▶ What this task involves
Begin with the line in which "left wrist: (97, 206)" appears and end with the final line of the entries. Retype each one exactly and add nothing.

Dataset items
◆ ◆ ◆ ◆
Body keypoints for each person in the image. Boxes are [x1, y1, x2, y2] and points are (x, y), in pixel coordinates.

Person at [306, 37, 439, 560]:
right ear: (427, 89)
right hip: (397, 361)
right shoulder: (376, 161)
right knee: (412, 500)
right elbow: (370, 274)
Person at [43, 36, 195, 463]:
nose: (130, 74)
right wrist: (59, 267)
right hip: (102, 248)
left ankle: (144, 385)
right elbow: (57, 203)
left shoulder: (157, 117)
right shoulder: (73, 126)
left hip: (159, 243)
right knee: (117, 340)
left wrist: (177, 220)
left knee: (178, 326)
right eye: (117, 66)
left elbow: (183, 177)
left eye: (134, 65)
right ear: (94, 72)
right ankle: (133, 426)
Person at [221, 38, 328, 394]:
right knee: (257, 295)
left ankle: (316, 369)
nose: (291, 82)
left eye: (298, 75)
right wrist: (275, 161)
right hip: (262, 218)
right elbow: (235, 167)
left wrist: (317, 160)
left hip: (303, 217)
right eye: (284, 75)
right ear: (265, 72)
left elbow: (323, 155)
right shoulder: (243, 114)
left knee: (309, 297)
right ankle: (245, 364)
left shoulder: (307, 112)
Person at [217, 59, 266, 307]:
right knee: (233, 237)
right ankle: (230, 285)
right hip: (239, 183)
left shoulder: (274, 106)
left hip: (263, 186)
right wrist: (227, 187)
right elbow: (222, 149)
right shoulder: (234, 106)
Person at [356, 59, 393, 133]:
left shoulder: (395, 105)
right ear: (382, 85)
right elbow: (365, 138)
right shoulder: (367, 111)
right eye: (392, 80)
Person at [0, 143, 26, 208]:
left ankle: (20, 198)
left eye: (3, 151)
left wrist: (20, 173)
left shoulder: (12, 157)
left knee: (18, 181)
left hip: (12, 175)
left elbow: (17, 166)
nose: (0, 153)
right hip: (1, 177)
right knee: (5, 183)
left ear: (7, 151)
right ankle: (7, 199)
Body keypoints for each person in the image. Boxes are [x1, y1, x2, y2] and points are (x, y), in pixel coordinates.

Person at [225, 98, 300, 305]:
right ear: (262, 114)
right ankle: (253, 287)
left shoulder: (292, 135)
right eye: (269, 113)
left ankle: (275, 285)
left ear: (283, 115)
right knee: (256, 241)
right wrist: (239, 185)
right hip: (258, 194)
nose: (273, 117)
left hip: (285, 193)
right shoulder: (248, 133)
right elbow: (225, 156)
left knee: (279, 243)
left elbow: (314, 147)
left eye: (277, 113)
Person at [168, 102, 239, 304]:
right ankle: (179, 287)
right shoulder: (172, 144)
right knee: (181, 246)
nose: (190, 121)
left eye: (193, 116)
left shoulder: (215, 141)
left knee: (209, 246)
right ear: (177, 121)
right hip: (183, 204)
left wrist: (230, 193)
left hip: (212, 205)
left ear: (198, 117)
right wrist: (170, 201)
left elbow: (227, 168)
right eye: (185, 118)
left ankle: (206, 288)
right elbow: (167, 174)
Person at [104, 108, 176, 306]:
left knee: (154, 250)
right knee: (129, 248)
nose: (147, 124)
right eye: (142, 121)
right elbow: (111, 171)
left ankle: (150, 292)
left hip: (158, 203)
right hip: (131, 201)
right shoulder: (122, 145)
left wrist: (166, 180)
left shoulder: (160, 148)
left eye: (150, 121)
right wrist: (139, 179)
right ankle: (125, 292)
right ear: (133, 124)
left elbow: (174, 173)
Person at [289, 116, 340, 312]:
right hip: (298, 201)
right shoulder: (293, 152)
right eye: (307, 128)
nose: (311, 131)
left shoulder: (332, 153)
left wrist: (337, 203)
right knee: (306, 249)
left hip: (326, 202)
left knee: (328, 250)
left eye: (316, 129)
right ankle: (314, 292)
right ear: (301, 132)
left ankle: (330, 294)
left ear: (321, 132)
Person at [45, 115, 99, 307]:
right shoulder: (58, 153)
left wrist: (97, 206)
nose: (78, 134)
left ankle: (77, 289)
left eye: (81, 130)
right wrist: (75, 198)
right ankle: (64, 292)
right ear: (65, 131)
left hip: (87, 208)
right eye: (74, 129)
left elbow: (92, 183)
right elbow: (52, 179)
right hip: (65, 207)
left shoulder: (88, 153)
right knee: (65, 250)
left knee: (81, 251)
◆ ◆ ◆ ◆
▶ Result of the task
left wrist: (97, 206)
nose: (78, 134)
left ankle: (77, 289)
left eye: (81, 130)
right wrist: (75, 198)
right ankle: (64, 292)
right ear: (65, 131)
left hip: (87, 208)
right eye: (74, 129)
left elbow: (92, 183)
right elbow: (52, 179)
right hip: (65, 207)
left shoulder: (88, 153)
right knee: (65, 250)
left knee: (81, 251)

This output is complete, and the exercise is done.